Christi squinted down at me from the step-up when she turned around.

"Okay...?" She had an edge of the same whine as her kids building in her voice and she was waiting for me to fill in the blank, getting ready to say something like, “That’s not fair” or “Why do I have to do everything?”

"Well," I wanted to wait for just a few more seconds. "Well. I don't know how to say this...but...."

I could see her getting frustrated and she twisted around to look back at the toaster, two of the kids that were on the verge of a slap-fight, and quick back to me standing there already stinking of chlorine and hydrochloric acid with my ratty PE shorts over my bathing suit and my Chuck Taylors gray and falling to pieces from wading around in toxic chemicals with twelve feet of aluminum tubing and a leaf scooper in my hands.

I heard the toaster pop, that metallic springy noise they make, and I heard a kid sort of shriek and I heard a glass get knocked over.

"That llama's all drowned in the pool now," I told her and stepped back into the yard.

"What?" she said, her arm raised in mid-smack, one of her daughters frozen into a protective ball beneath her frozen hand. "What did you say? Hey, you...what? Get back here!"

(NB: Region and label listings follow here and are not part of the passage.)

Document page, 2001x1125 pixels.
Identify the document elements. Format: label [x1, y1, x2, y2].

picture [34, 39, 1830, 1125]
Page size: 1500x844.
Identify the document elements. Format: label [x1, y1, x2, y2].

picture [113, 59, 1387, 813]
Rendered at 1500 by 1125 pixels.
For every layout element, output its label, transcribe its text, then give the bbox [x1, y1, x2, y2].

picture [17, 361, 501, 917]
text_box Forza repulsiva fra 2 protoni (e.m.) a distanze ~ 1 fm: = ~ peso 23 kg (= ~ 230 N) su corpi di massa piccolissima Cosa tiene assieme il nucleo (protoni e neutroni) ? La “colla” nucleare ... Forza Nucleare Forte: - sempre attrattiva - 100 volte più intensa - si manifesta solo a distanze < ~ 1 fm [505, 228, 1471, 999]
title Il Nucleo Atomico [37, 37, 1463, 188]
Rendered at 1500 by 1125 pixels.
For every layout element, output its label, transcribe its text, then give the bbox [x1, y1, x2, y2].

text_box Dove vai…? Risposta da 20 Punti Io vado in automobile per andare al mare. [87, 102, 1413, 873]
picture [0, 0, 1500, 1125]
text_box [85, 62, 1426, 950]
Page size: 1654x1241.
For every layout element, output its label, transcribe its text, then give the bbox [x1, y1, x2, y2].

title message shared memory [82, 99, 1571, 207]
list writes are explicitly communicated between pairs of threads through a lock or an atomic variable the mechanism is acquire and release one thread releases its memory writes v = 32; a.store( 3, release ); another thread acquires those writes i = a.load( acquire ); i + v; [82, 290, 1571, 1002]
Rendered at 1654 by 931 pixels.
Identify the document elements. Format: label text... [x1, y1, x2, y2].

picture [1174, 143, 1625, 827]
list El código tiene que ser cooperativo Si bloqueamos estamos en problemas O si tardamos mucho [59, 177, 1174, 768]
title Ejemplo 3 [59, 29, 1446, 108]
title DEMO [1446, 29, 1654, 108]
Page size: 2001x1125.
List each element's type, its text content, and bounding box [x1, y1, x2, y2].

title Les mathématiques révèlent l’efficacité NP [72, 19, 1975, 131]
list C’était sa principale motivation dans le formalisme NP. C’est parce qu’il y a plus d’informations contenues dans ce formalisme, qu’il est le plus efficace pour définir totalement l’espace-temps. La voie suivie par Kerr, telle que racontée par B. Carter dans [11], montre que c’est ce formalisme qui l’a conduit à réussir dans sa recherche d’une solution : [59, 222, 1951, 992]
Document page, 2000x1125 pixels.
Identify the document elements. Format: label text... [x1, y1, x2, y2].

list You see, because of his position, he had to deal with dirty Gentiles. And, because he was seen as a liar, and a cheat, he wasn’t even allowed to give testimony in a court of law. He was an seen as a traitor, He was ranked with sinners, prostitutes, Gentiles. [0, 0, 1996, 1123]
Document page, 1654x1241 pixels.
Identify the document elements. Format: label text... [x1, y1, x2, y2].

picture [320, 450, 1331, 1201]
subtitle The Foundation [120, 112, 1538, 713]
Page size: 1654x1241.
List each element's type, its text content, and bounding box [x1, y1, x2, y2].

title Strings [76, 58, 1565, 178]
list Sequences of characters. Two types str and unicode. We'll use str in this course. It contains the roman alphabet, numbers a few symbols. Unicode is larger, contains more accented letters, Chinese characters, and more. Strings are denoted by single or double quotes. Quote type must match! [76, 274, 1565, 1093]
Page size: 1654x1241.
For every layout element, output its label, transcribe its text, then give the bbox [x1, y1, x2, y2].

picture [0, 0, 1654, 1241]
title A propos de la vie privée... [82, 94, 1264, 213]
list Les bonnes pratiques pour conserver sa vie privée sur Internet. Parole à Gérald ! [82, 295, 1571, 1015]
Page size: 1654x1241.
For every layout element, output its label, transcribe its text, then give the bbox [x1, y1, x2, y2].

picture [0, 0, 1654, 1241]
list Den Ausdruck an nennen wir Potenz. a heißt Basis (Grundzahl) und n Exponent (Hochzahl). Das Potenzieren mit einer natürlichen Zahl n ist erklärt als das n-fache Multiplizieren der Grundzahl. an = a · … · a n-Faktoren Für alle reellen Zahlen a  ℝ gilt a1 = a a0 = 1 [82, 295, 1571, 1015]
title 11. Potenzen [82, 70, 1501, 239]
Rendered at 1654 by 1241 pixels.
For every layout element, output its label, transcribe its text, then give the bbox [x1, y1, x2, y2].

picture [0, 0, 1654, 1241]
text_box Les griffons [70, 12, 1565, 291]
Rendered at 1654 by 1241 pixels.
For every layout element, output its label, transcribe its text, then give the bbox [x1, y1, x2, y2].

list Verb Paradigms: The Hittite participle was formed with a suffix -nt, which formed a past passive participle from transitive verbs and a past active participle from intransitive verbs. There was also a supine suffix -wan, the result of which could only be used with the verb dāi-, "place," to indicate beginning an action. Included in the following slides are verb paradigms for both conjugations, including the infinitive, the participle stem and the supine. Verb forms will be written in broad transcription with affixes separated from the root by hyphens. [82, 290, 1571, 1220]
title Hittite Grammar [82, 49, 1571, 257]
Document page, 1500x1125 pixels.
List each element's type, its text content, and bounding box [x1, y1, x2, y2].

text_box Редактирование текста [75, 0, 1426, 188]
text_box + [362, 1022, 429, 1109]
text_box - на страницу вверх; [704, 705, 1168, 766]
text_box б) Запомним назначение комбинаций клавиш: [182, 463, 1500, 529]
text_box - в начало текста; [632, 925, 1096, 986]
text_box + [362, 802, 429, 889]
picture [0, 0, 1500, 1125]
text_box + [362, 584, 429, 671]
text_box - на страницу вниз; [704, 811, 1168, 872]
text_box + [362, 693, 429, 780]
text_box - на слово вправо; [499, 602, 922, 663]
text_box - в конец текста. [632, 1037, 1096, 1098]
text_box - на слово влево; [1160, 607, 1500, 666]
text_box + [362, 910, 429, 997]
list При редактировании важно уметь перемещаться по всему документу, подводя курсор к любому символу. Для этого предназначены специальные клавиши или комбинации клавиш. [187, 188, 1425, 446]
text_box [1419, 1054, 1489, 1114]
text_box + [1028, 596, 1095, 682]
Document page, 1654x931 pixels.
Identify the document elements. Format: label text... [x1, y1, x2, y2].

But, I had already spun around and started walking back to my truck and dragging and banging my pole through the gravel on the ground behind me. I could hear at least two, maybe more, of those kids starting to cry back in there.

*

A llama may not look like all that much alive, kind of small and skinny, but they soak up pretty good and Starbright, as I learned that particular llama had been named, must have come in at six or seven hundred pounds of wet wool and bloated creature.

Cindy called Animal Control and that one-legged guy came out with his truck full of cats. First he snaked a loop around Starbright's hindquarters and we winched her out of the shallow end onto one of those blue plastic tarps we’d spread out on the lawn. Then the Animal Control guy turned his truck around and we winched old Starbright right up onto that little metal shelf on the back end of his city/county pick-up. All those cats made a hell of noise, too, their yowling kind of harmonizing with the whining grind of the winch. Then he drove her away and I dumped about forty pounds of chlorine into the water. You couldn't even see the bottom at the three-foot end, that's how much chlorine I dumped in.